▶ _REQUIREMENTS_
In the listing below, please change "phylum" to "division" in the lines from the one containing "scientific name: Zerene cesonia" through the end of the listing, and give back only those lines with nothing else altered. Leave the pictures out of your answer.

───

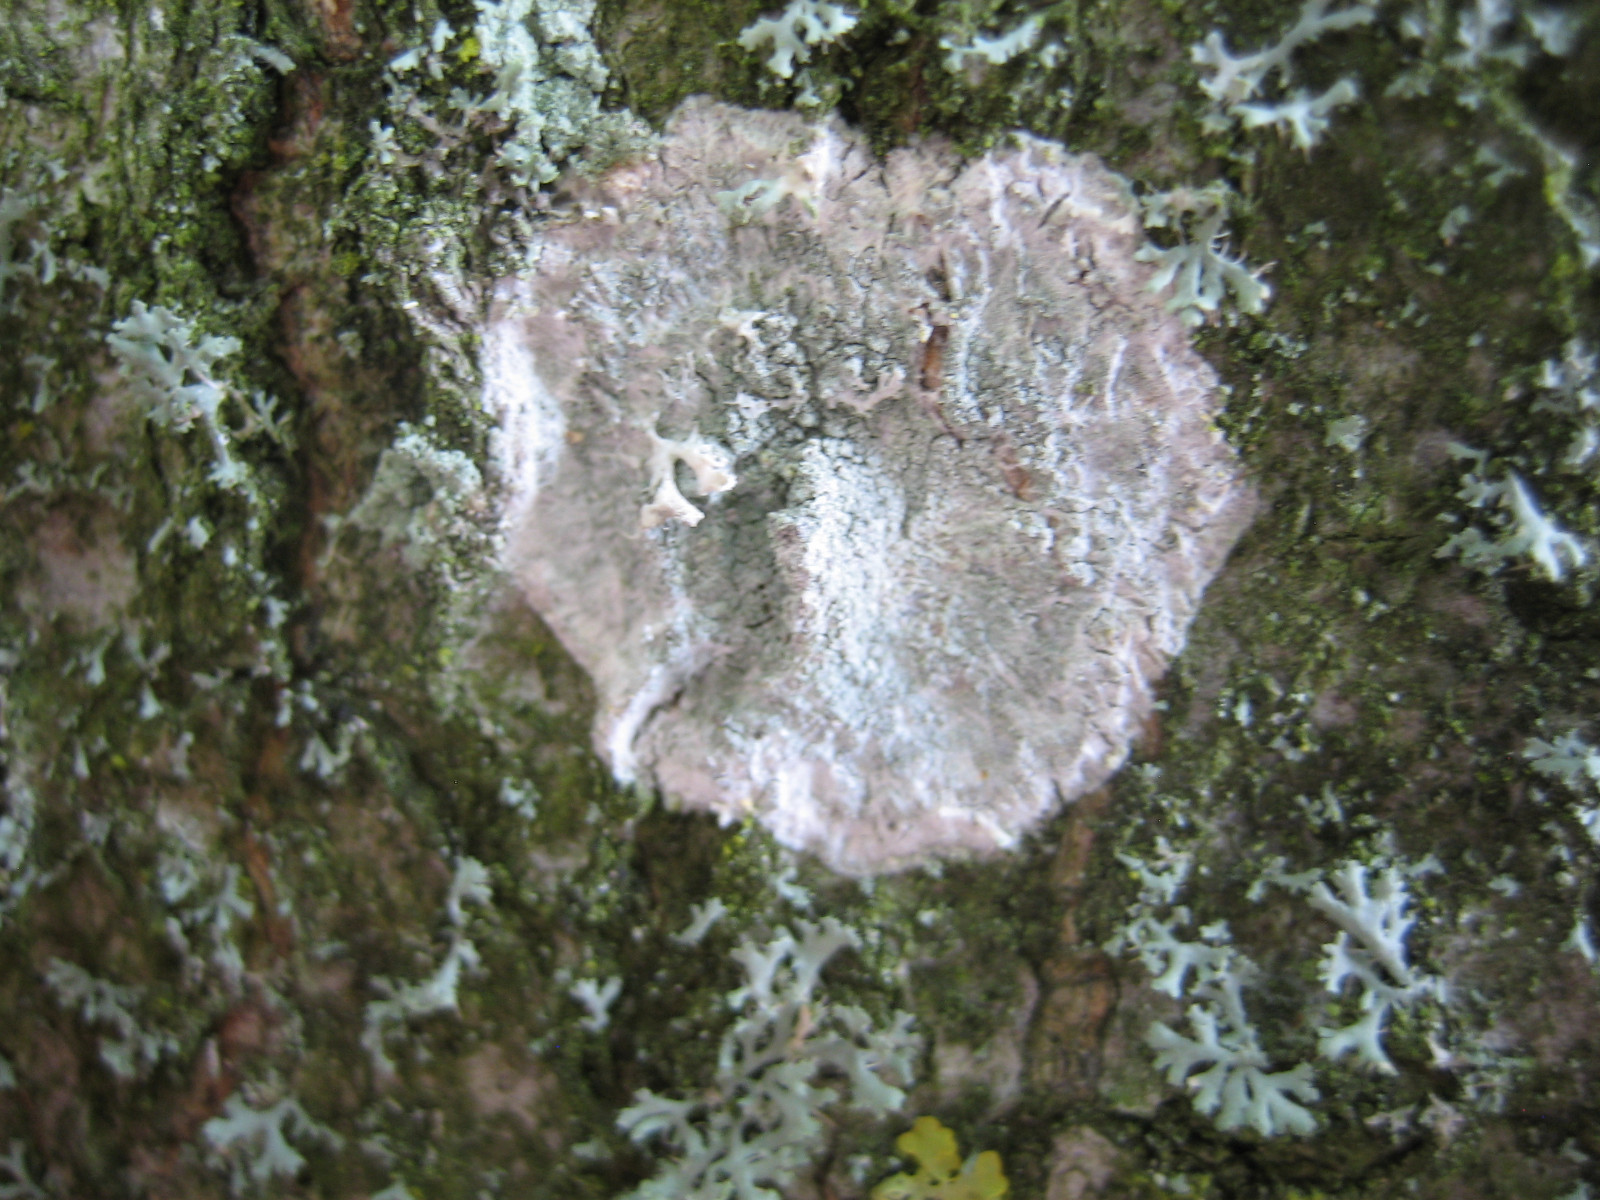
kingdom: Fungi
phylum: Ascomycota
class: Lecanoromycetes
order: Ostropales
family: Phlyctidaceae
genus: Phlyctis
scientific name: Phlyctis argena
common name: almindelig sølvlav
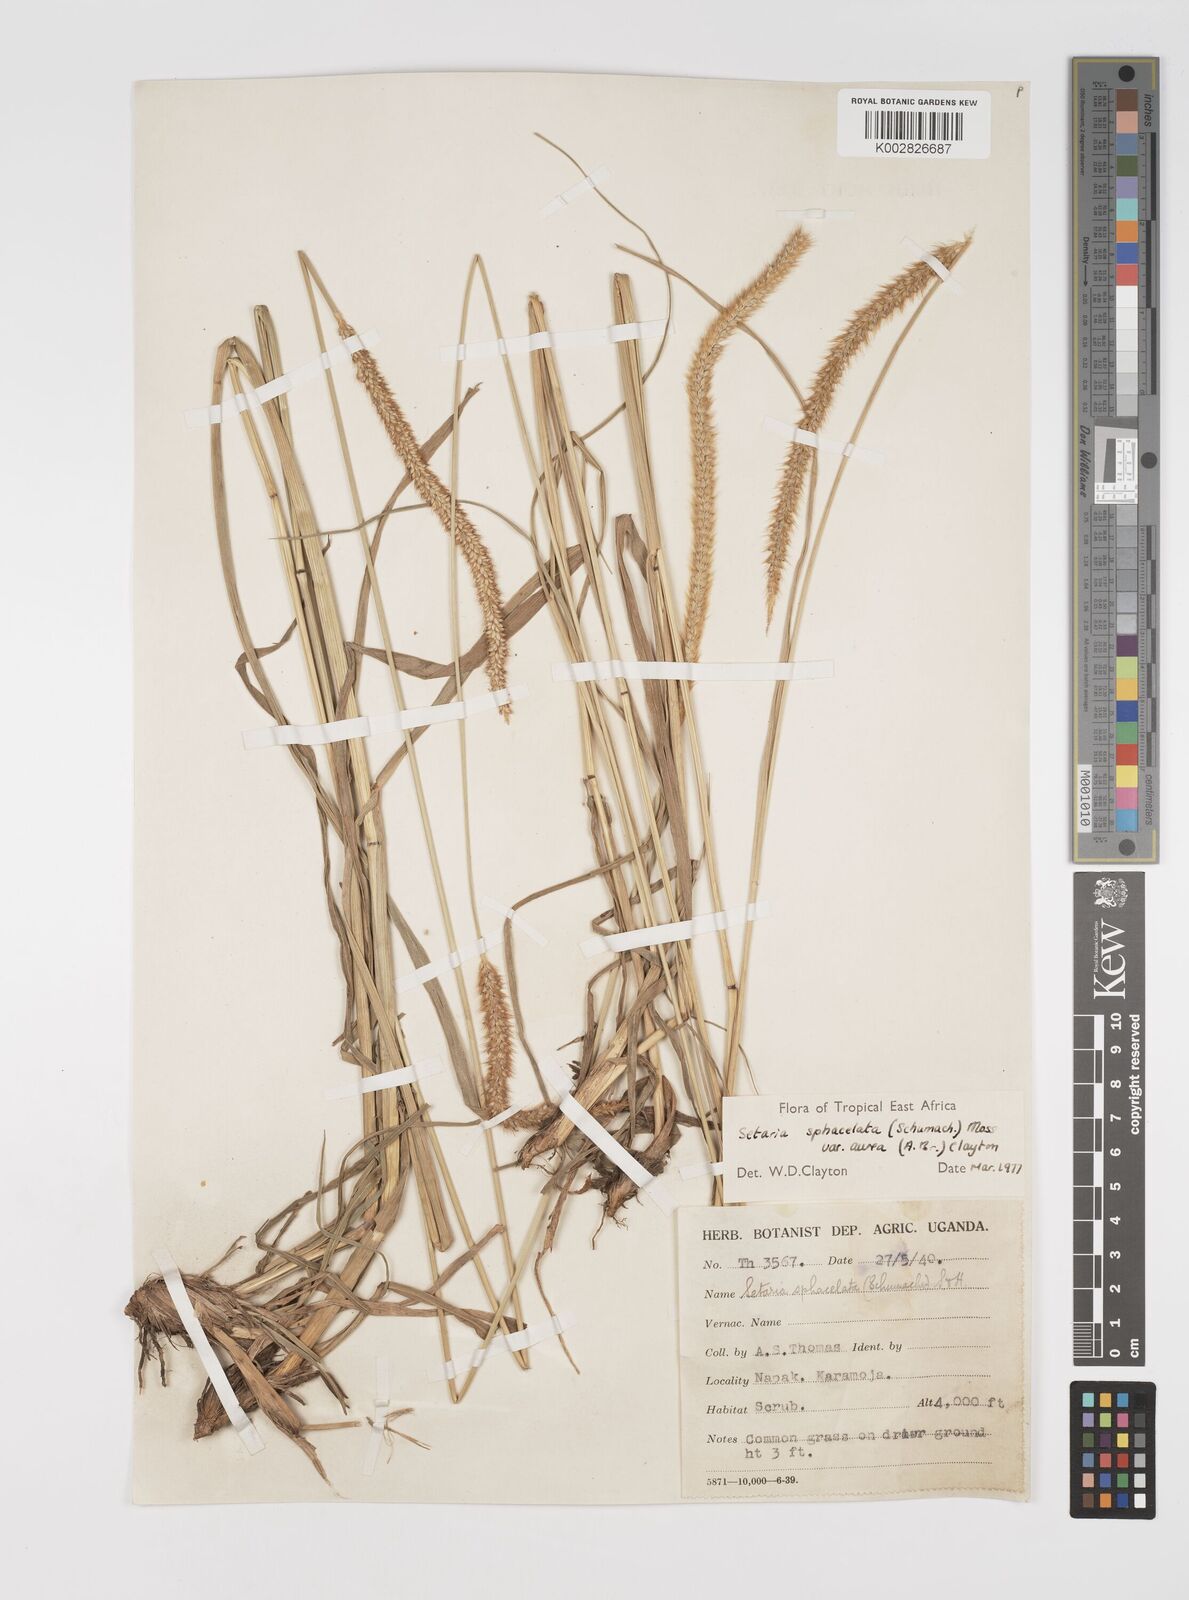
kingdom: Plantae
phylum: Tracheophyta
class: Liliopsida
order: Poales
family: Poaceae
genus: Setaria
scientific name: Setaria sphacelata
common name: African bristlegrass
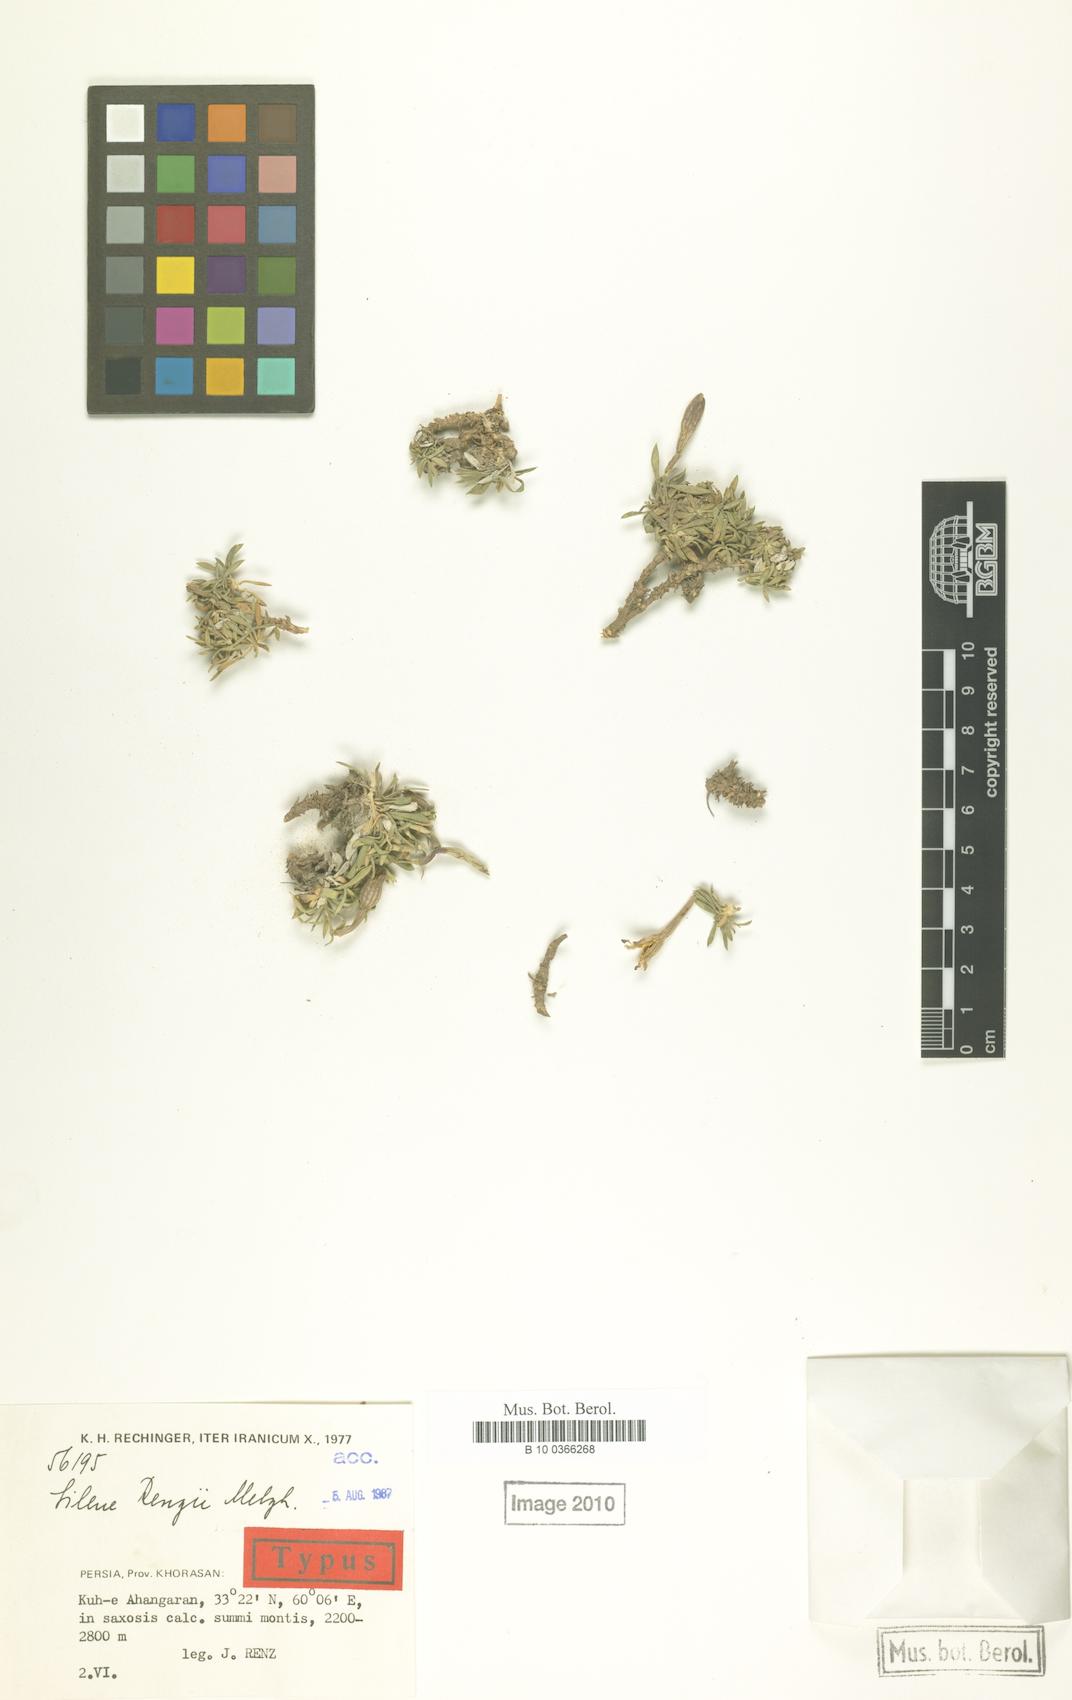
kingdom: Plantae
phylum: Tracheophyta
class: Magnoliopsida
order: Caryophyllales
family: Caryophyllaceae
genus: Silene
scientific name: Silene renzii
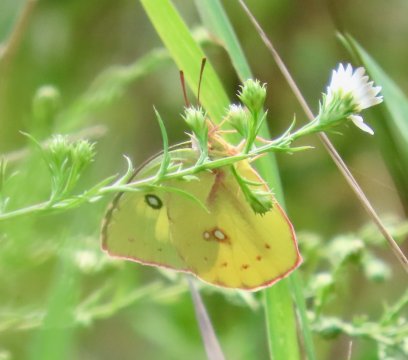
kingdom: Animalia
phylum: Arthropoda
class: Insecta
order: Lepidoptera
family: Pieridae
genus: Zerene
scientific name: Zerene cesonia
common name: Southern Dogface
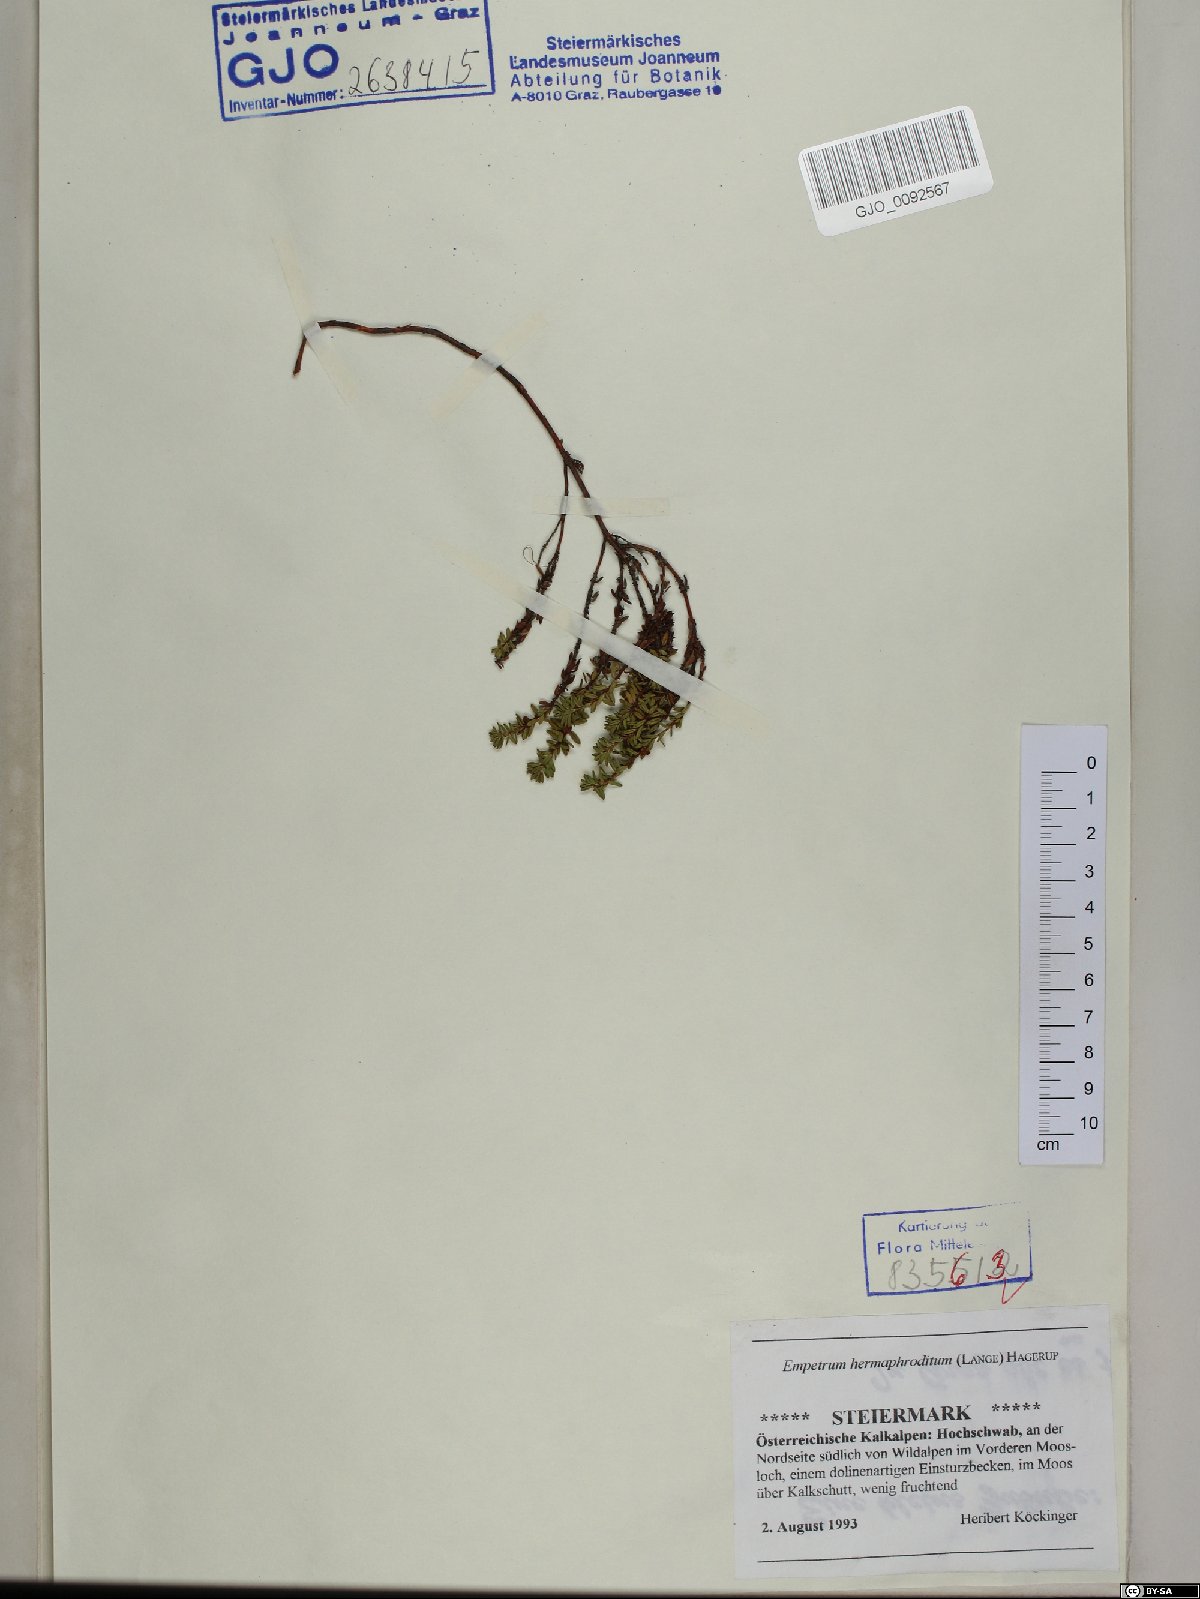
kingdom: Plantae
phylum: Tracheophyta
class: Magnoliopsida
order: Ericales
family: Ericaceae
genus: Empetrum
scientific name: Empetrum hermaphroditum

───

▶ _SOLUTION FOR THIS PROBLEM_
scientific name: Zerene cesonia
common name: Southern Dogface
kingdom: Plantae
division: Tracheophyta
class: Magnoliopsida
order: Ericales
family: Ericaceae
genus: Empetrum
scientific name: Empetrum hermaphroditum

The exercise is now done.